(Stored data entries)

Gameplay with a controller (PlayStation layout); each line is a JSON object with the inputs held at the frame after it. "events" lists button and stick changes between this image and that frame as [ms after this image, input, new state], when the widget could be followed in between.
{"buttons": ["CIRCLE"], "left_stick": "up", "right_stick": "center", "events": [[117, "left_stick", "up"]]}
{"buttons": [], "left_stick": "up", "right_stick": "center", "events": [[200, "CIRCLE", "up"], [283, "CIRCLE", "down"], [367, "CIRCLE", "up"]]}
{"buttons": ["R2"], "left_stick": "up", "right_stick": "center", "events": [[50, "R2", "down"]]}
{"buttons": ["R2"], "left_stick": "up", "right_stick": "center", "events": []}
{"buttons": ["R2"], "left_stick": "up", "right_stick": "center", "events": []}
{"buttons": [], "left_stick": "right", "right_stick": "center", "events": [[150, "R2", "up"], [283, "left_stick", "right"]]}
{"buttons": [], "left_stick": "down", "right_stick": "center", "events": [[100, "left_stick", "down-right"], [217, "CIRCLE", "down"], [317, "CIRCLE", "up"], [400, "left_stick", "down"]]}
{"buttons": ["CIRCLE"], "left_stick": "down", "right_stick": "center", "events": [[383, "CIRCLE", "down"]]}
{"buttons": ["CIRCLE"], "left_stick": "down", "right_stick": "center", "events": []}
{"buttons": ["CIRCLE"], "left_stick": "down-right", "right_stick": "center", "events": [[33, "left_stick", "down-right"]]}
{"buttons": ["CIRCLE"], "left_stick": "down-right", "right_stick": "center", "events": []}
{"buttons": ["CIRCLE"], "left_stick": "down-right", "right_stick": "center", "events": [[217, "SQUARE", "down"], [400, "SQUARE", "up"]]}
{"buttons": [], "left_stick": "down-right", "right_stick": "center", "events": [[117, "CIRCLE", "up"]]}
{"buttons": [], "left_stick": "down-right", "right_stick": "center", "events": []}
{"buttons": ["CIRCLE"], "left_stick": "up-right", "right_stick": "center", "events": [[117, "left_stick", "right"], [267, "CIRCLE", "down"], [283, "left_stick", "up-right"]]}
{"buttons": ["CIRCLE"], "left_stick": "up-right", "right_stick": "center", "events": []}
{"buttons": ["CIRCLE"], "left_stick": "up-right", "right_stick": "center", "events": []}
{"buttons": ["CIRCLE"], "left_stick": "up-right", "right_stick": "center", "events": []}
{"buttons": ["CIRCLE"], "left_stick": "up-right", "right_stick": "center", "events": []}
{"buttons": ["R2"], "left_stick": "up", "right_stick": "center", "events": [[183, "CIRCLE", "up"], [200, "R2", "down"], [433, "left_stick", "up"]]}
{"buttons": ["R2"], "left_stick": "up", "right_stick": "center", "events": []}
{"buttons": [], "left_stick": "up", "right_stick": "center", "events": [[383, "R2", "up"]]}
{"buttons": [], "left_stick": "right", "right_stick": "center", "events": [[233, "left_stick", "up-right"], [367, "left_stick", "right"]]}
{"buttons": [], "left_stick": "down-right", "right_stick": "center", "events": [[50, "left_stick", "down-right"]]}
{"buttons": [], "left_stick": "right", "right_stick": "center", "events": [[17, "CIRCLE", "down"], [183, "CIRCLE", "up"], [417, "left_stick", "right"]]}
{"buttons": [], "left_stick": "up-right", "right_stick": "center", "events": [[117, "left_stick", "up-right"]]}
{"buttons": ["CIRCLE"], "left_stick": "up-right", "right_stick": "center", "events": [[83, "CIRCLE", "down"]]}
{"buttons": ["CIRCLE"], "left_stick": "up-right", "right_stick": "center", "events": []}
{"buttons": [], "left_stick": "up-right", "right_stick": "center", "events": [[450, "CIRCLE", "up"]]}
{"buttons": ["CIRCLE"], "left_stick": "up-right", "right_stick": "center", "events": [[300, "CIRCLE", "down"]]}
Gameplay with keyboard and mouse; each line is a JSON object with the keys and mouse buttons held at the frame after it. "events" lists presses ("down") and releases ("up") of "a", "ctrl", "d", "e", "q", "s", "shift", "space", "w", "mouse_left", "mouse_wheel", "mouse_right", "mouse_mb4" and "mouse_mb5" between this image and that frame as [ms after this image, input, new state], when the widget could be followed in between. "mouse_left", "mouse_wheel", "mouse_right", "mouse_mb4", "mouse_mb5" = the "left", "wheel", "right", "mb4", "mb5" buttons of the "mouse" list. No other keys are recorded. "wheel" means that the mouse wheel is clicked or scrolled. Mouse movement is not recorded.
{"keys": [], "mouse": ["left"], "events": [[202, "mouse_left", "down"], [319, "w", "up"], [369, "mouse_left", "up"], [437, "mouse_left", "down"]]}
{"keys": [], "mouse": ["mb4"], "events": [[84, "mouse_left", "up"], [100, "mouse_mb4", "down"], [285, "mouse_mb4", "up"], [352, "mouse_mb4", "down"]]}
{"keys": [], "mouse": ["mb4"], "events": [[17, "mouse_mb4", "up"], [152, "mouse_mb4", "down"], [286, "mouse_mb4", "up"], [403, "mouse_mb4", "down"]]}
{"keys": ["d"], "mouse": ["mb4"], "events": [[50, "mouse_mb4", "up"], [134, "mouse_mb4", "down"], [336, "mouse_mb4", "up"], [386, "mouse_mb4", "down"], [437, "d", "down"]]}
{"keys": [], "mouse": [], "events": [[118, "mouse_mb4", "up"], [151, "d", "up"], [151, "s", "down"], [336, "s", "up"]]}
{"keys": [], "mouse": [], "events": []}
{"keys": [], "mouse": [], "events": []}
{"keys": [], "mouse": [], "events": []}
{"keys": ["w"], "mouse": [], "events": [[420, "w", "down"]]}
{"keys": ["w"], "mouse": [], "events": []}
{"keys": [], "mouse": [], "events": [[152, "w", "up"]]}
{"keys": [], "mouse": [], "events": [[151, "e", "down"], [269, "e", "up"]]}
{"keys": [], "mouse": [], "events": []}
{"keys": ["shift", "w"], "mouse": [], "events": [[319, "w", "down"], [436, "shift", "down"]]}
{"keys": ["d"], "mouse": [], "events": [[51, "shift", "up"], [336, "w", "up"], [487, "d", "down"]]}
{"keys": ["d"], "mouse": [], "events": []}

*Task description*:
Write the data above out again in full, exactly.

*Written solution*:
Gameplay with a controller (PlayStation layout); each line is a JSON object with the inputs held at the frame after it. "events" lists button and stick changes between this image and that frame as [ms after this image, input, new state], when the widget could be followed in between.
{"buttons": ["CIRCLE"], "left_stick": "up", "right_stick": "center", "events": [[117, "left_stick", "up"]]}
{"buttons": [], "left_stick": "up", "right_stick": "center", "events": [[200, "CIRCLE", "up"], [283, "CIRCLE", "down"], [367, "CIRCLE", "up"]]}
{"buttons": ["R2"], "left_stick": "up", "right_stick": "center", "events": [[50, "R2", "down"]]}
{"buttons": ["R2"], "left_stick": "up", "right_stick": "center", "events": []}
{"buttons": ["R2"], "left_stick": "up", "right_stick": "center", "events": []}
{"buttons": [], "left_stick": "right", "right_stick": "center", "events": [[150, "R2", "up"], [283, "left_stick", "right"]]}
{"buttons": [], "left_stick": "down", "right_stick": "center", "events": [[100, "left_stick", "down-right"], [217, "CIRCLE", "down"], [317, "CIRCLE", "up"], [400, "left_stick", "down"]]}
{"buttons": ["CIRCLE"], "left_stick": "down", "right_stick": "center", "events": [[383, "CIRCLE", "down"]]}
{"buttons": ["CIRCLE"], "left_stick": "down", "right_stick": "center", "events": []}
{"buttons": ["CIRCLE"], "left_stick": "down-right", "right_stick": "center", "events": [[33, "left_stick", "down-right"]]}
{"buttons": ["CIRCLE"], "left_stick": "down-right", "right_stick": "center", "events": []}
{"buttons": ["CIRCLE"], "left_stick": "down-right", "right_stick": "center", "events": [[217, "SQUARE", "down"], [400, "SQUARE", "up"]]}
{"buttons": [], "left_stick": "down-right", "right_stick": "center", "events": [[117, "CIRCLE", "up"]]}
{"buttons": [], "left_stick": "down-right", "right_stick": "center", "events": []}
{"buttons": ["CIRCLE"], "left_stick": "up-right", "right_stick": "center", "events": [[117, "left_stick", "right"], [267, "CIRCLE", "down"], [283, "left_stick", "up-right"]]}
{"buttons": ["CIRCLE"], "left_stick": "up-right", "right_stick": "center", "events": []}
{"buttons": ["CIRCLE"], "left_stick": "up-right", "right_stick": "center", "events": []}
{"buttons": ["CIRCLE"], "left_stick": "up-right", "right_stick": "center", "events": []}
{"buttons": ["CIRCLE"], "left_stick": "up-right", "right_stick": "center", "events": []}
{"buttons": ["R2"], "left_stick": "up", "right_stick": "center", "events": [[183, "CIRCLE", "up"], [200, "R2", "down"], [433, "left_stick", "up"]]}
{"buttons": ["R2"], "left_stick": "up", "right_stick": "center", "events": []}
{"buttons": [], "left_stick": "up", "right_stick": "center", "events": [[383, "R2", "up"]]}
{"buttons": [], "left_stick": "right", "right_stick": "center", "events": [[233, "left_stick", "up-right"], [367, "left_stick", "right"]]}
{"buttons": [], "left_stick": "down-right", "right_stick": "center", "events": [[50, "left_stick", "down-right"]]}
{"buttons": [], "left_stick": "right", "right_stick": "center", "events": [[17, "CIRCLE", "down"], [183, "CIRCLE", "up"], [417, "left_stick", "right"]]}
{"buttons": [], "left_stick": "up-right", "right_stick": "center", "events": [[117, "left_stick", "up-right"]]}
{"buttons": ["CIRCLE"], "left_stick": "up-right", "right_stick": "center", "events": [[83, "CIRCLE", "down"]]}
{"buttons": ["CIRCLE"], "left_stick": "up-right", "right_stick": "center", "events": []}
{"buttons": [], "left_stick": "up-right", "right_stick": "center", "events": [[450, "CIRCLE", "up"]]}
{"buttons": ["CIRCLE"], "left_stick": "up-right", "right_stick": "center", "events": [[300, "CIRCLE", "down"]]}
Gameplay with keyboard and mouse; each line is a JSON object with the keys and mouse buttons held at the frame after it. "events" lists presses ("down") and releases ("up") of "a", "ctrl", "d", "e", "q", "s", "shift", "space", "w", "mouse_left", "mouse_wheel", "mouse_right", "mouse_mb4" and "mouse_mb5" between this image and that frame as [ms after this image, input, new state], when the widget could be followed in between. "mouse_left", "mouse_wheel", "mouse_right", "mouse_mb4", "mouse_mb5" = the "left", "wheel", "right", "mb4", "mb5" buttons of the "mouse" list. No other keys are recorded. "wheel" means that the mouse wheel is clicked or scrolled. Mouse movement is not recorded.
{"keys": [], "mouse": ["left"], "events": [[202, "mouse_left", "down"], [319, "w", "up"], [369, "mouse_left", "up"], [437, "mouse_left", "down"]]}
{"keys": [], "mouse": ["mb4"], "events": [[84, "mouse_left", "up"], [100, "mouse_mb4", "down"], [285, "mouse_mb4", "up"], [352, "mouse_mb4", "down"]]}
{"keys": [], "mouse": ["mb4"], "events": [[17, "mouse_mb4", "up"], [152, "mouse_mb4", "down"], [286, "mouse_mb4", "up"], [403, "mouse_mb4", "down"]]}
{"keys": ["d"], "mouse": ["mb4"], "events": [[50, "mouse_mb4", "up"], [134, "mouse_mb4", "down"], [336, "mouse_mb4", "up"], [386, "mouse_mb4", "down"], [437, "d", "down"]]}
{"keys": [], "mouse": [], "events": [[118, "mouse_mb4", "up"], [151, "d", "up"], [151, "s", "down"], [336, "s", "up"]]}
{"keys": [], "mouse": [], "events": []}
{"keys": [], "mouse": [], "events": []}
{"keys": [], "mouse": [], "events": []}
{"keys": ["w"], "mouse": [], "events": [[420, "w", "down"]]}
{"keys": ["w"], "mouse": [], "events": []}
{"keys": [], "mouse": [], "events": [[152, "w", "up"]]}
{"keys": [], "mouse": [], "events": [[151, "e", "down"], [269, "e", "up"]]}
{"keys": [], "mouse": [], "events": []}
{"keys": ["shift", "w"], "mouse": [], "events": [[319, "w", "down"], [436, "shift", "down"]]}
{"keys": ["d"], "mouse": [], "events": [[51, "shift", "up"], [336, "w", "up"], [487, "d", "down"]]}
{"keys": ["d"], "mouse": [], "events": []}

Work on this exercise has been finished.